Those 150 finance companies own $2.8 trillion in shares, loans, or bonds of the 250 companies operating in four key supply chains that contribute most heavily to deforestation, the GCP told Quartz. And only four banks have policies in place to try and ensure their money doesn’t fund the destruction of forests in all four key industries.

Some lenders have realized that deforestation also represents a risk to their portfolios—including business impacts resulting from climate change, or reputational damage due to disputes with indigenous peoples.

Of the lenders that represent that $2.8 trillion, four have made plans to halt deforestation of “primary, intact, or high conservation value forests” by vetting the companies they make loans to, the report says: BNP Paribas of France, Deutsche Bank of Germany, Switzerland’s UBS, and HSBC, headquartered in the UK. These banks have policies that commit them to removing deforestation associated with cattle, palm oil, soy, and timber from their portfolios.

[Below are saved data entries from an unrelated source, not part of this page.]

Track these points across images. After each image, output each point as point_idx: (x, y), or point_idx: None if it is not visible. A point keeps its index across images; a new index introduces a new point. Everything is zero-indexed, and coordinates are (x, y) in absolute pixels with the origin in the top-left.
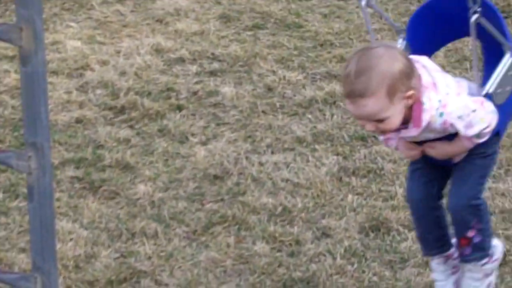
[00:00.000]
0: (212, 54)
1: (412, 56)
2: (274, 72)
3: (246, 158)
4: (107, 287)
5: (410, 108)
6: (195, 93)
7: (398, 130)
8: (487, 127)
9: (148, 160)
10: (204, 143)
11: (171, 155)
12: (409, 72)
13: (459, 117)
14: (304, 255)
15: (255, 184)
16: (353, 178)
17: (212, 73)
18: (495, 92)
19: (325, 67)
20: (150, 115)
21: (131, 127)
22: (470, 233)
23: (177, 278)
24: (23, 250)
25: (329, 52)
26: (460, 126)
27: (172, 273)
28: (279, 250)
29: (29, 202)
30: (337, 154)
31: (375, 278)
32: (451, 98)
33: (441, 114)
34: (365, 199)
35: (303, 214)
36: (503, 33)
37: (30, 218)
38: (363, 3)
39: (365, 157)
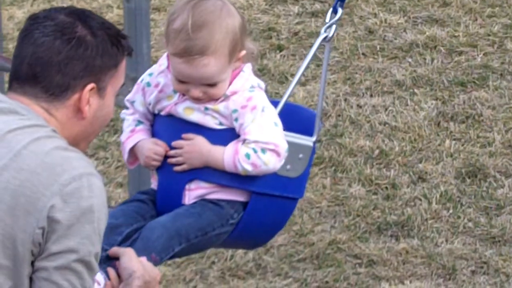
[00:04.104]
0: None
1: None
2: (375, 15)
3: (345, 100)
4: None
5: None
6: (295, 33)
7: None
8: (271, 148)
9: None
10: (303, 84)
11: (270, 95)
12: (245, 29)
13: (263, 110)
14: (399, 199)
15: (353, 126)
16: (451, 123)
17: (314, 14)
18: None
19: (427, 11)
20: None
21: None
22: (153, 257)
23: None
24: (120, 184)
25: None
26: (256, 118)
27: None
28: (374, 193)
29: None
30: (436, 99)
31: (470, 224)
32: (267, 98)
33: (252, 90)
34: (462, 145)
35: (400, 158)
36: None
37: None
38: None
39: (464, 102)
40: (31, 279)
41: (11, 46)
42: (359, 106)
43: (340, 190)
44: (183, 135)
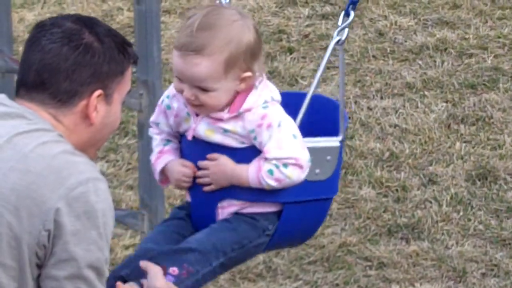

Nearly a quarter of the rest have instituted checks on companies in at least one of those business areas to ensure that they are guarding against deforestation. Most of the rest have some sort of anti-deforestation policy, which can be pretty toothless. A further 19%—including Warren Buffet’s Berkshire Hathaway—have no policies at all related to curbing forest destruction from their portfolio companies.

And the report finds that even when financial institutions commit to halt deforestation, they don’t stick to their promises. The GCP found that while some financial institutions detail ways in which they’ll monitor compliance by companies they invest in, three-quarters have nevertheless made loans to companies that lack the relevant anti-deforestation safeguards.

Of course, the main onus should be on companies perpetrating deforestation in the first place, and the GCP’s report goes into detail about 250 of them. In terms of industry, cattle was found to be not only the biggest driver of deforestation, but also the industry least committed to curbing it. Fewer than 30% of cattle companies had a sustainability policy of any kind, the think tank found.

The report was published the same day as another which found that only a fraction of companies know where their supply chains begin and thus whether they contribute to deforestation. Most companies fail to disclose any information about whether they help cause deforestation.